Speaking of stairs, the castle has lots of them, so those with mobility issues might want to check for handicap access before visiting. Note there is a small café on the top floor where you can take a break.
The castle is open from 9am to 5pm, Tuesday through Sunday. Admission is 60SK. To get to the castle from Old Town, cross the busy motorway through the underpass by St. Martin’s Church. You’ll then head uphill, past the pretty yellow and white House of the Good Shepherd, which now houses a clock museum.
From journal No Longer a Hidden Treasure
by Wildcat Dianne
June 1, 2003
Bratislava Castle is known as "the Castle" by locals. During my first visit to Bratislava in September 2001, I only saw the Castle from the Old Town. It was dusk, and the old Castle looked beautiful and imposing over the city of Bratislava from its hilltop home.
I finally got to see the Castle in person twice during my 2002 Slovak sojourn. The first time was with a young friend, Jana. In Bratislava and most of Slovakia, people get dressed up more than we do in the USA. So I dressed up to blend in with the Bratislavans. I wore a pair of dressy 1.5" sandals and with my friend marched up to conquer the Castle. Big mistake! After I returned to my temporary home in Borovce, I cursed sacrificing comfort for beauty and the blisters on my little toes.
To locals, the Castle is known as an "upturned table." It was a Hungarian fort, stronghold, and residence ever since its existence was first published in 907 AD. The Castle towers over Bratislava at 279' (85 M) and overlooks the Danube River.
The Castle's present-day look started to come into existence in the 13th Century when it was remodeled in the Romanesque style.
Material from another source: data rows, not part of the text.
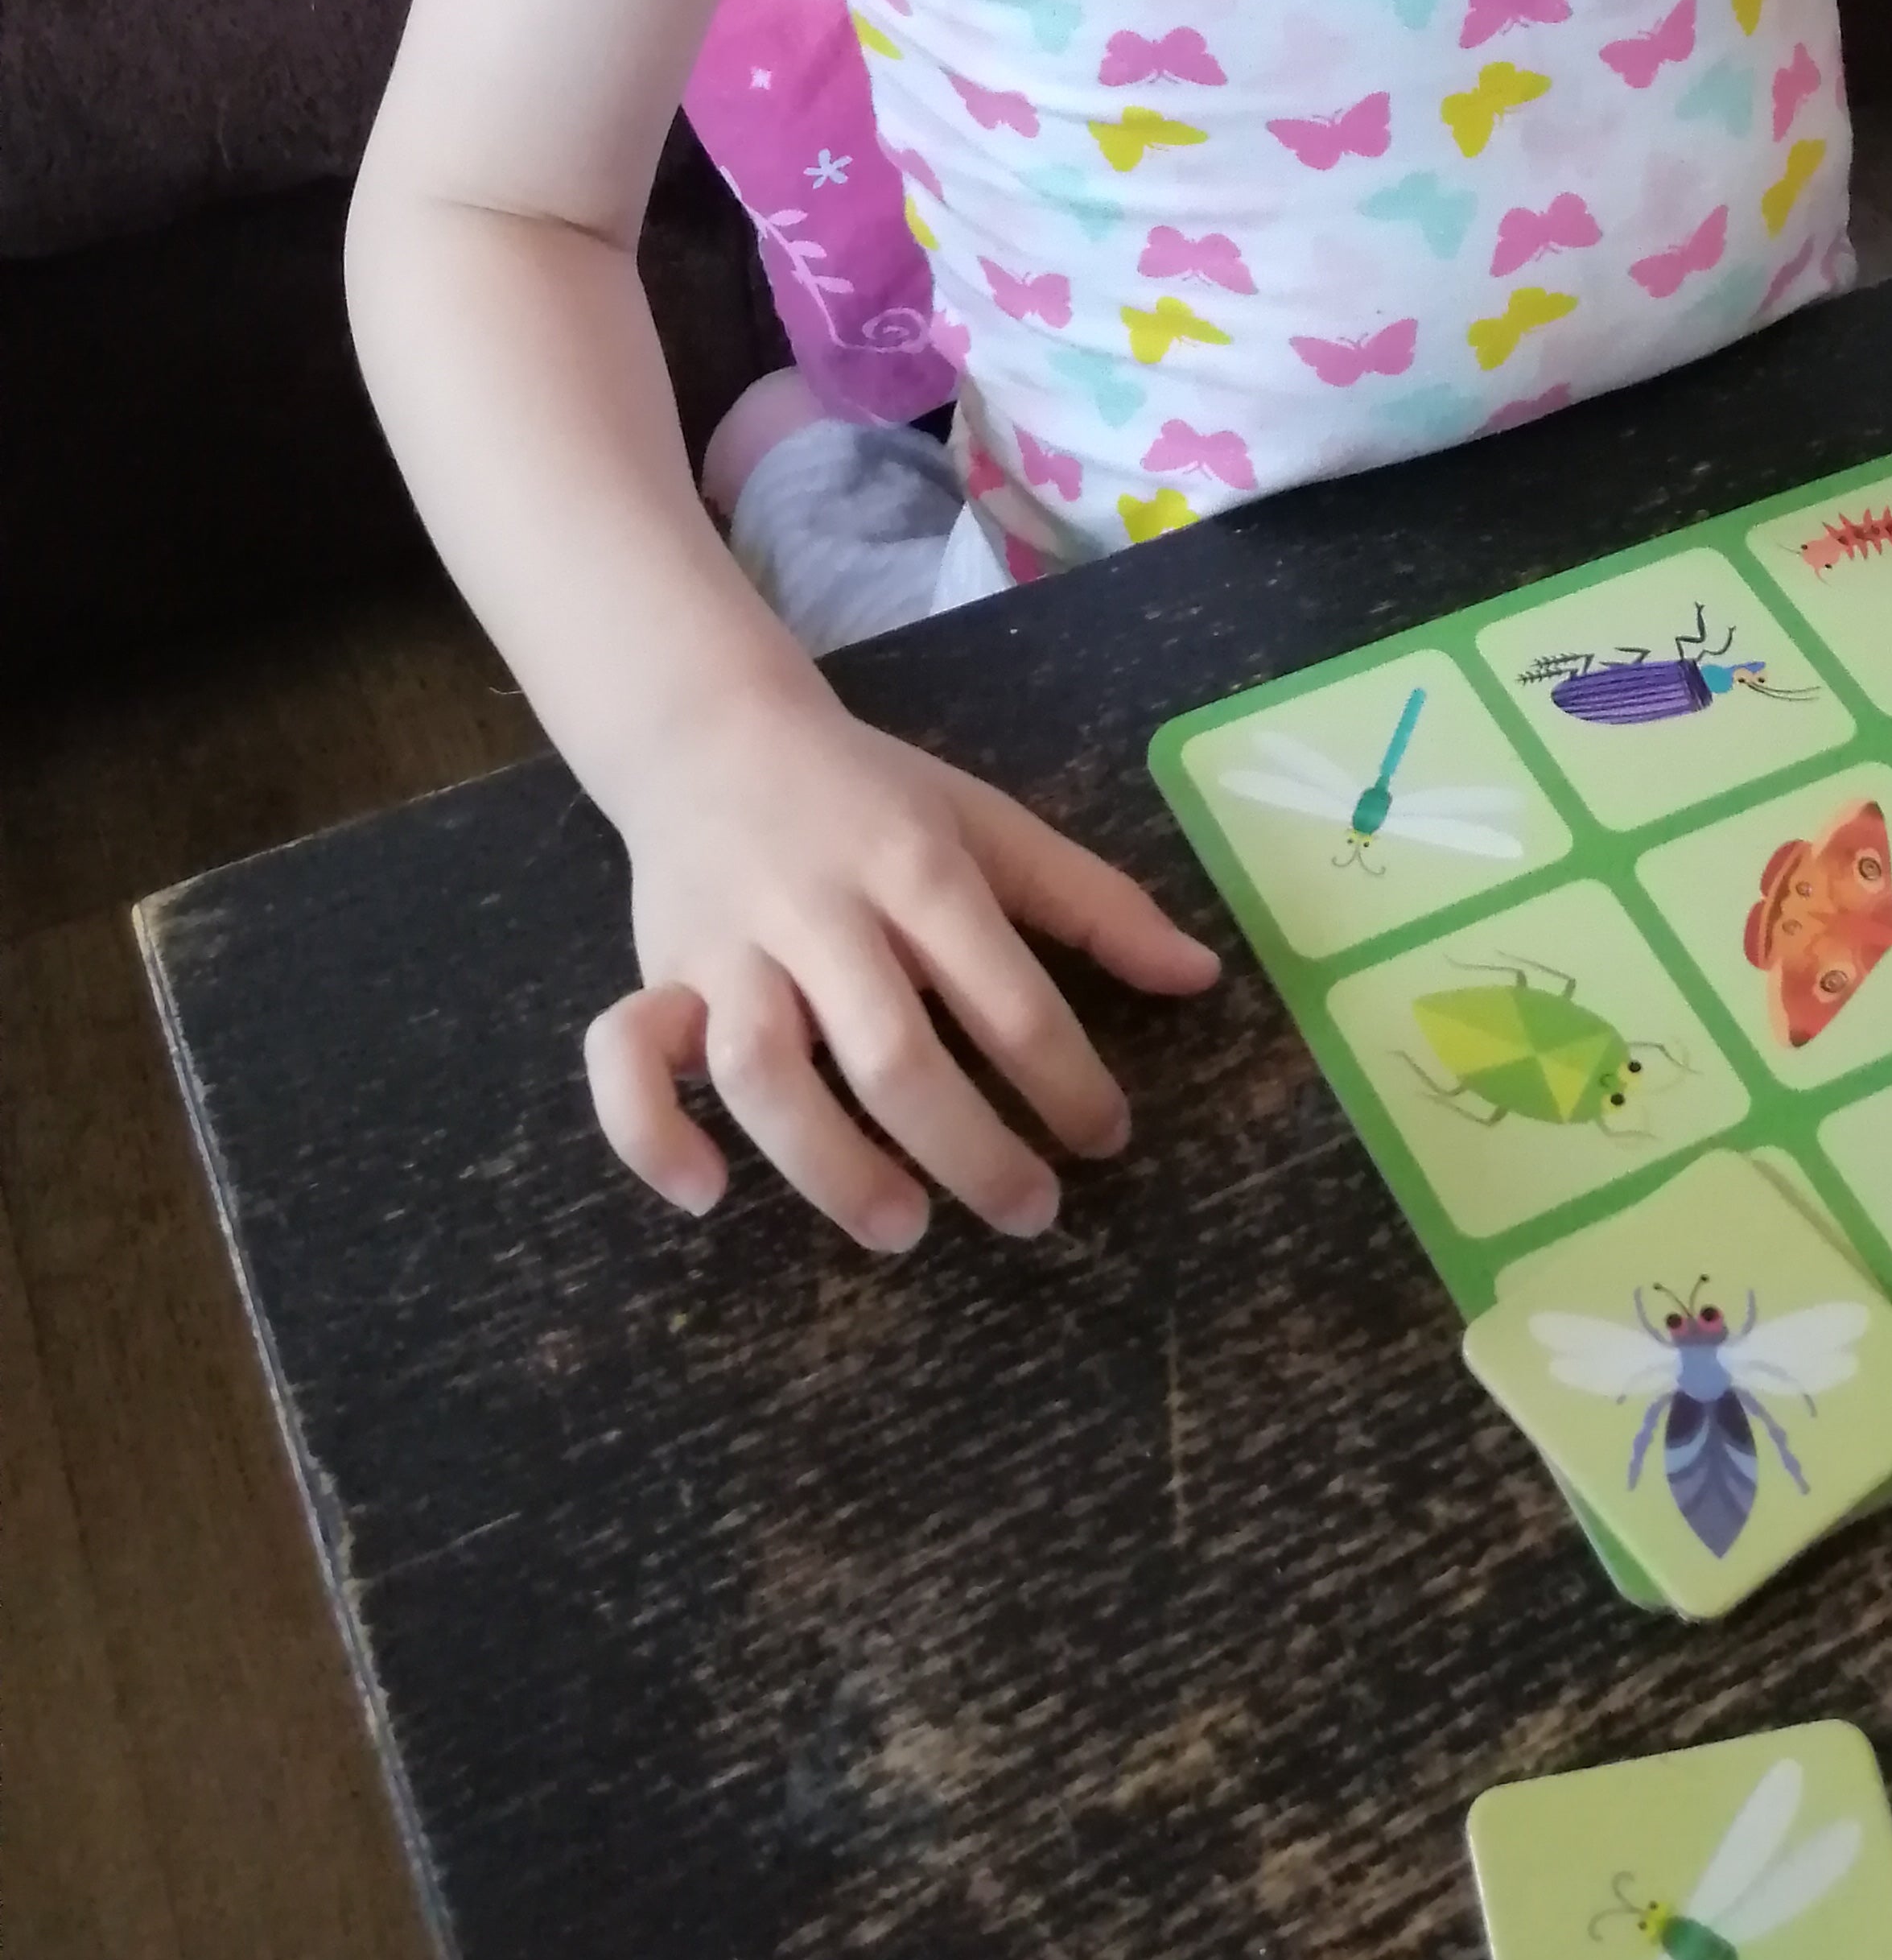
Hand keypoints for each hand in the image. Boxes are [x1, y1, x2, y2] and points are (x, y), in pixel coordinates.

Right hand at [583, 688, 1221, 1247]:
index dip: (1064, 1078)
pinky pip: (622, 1062)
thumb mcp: (989, 823)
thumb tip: (1201, 976)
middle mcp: (819, 912)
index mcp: (917, 866)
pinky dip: (651, 1134)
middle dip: (968, 1148)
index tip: (1107, 1139)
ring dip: (829, 1165)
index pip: (1003, 991)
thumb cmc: (870, 799)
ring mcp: (725, 950)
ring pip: (761, 1071)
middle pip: (890, 1052)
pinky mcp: (651, 976)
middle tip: (1031, 1214)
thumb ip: (1093, 903)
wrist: (712, 733)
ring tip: (901, 1226)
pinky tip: (707, 1195)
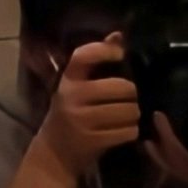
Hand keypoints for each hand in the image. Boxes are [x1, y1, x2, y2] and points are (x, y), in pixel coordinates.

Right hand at [32, 34, 142, 181]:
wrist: (54, 152)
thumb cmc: (72, 114)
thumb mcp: (77, 87)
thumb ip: (96, 63)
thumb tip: (118, 35)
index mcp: (68, 80)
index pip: (84, 56)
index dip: (105, 50)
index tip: (120, 53)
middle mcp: (72, 97)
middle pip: (123, 88)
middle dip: (131, 96)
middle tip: (126, 101)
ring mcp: (82, 120)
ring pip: (129, 111)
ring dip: (133, 116)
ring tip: (123, 118)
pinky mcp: (93, 140)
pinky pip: (128, 132)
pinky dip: (131, 132)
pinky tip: (122, 132)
Its present day exterior dates from the 15th century, and the well that drew water from the Danube and was the Castle's only water source still exists and can be seen by visitors.
Bratislava was known as Pressburg during its occupation by the Austrian Hapsburgs and became the capital of the Hapsburg Empire in the 16th Century when the Ottoman Empire had conquered most of the empire but left Pressburg alone. The Castle was then remodeled into the Renaissance Style and its interior was done in the rococo style.
During Maria Theresia's reign, the Castle was given its final remodel in the Baroque Style, and Pressburg and its Castle became a favorite place for Maria Theresia and her family to stay and hold formal ceremonies. Maria Theresia's favorite daughter Maria Christina and her husband, Duke Albert of Sachen-Teschen lived in the castle and its palace.
After Maria Theresia's death in 1780, her son Joseph II moved the Hapsburg Empire's Central Offices to Budapest, and the Castle fell into decay from neglect and war. In 1811, neglectful French soldiers caused a fire in the Castle and destroyed most of it. For over 150 years, the Castle lay in ruins above Bratislava and was going to be torn down by the Communists after 1948. But after talks, it was decided to rebuild the Castle, and construction began in 1953 and continues through today.
A tour of The Castle takes about two hours in order to see everything. The interiors are open from 9am to 5pm daily, and there is a souvenir shop on the grounds.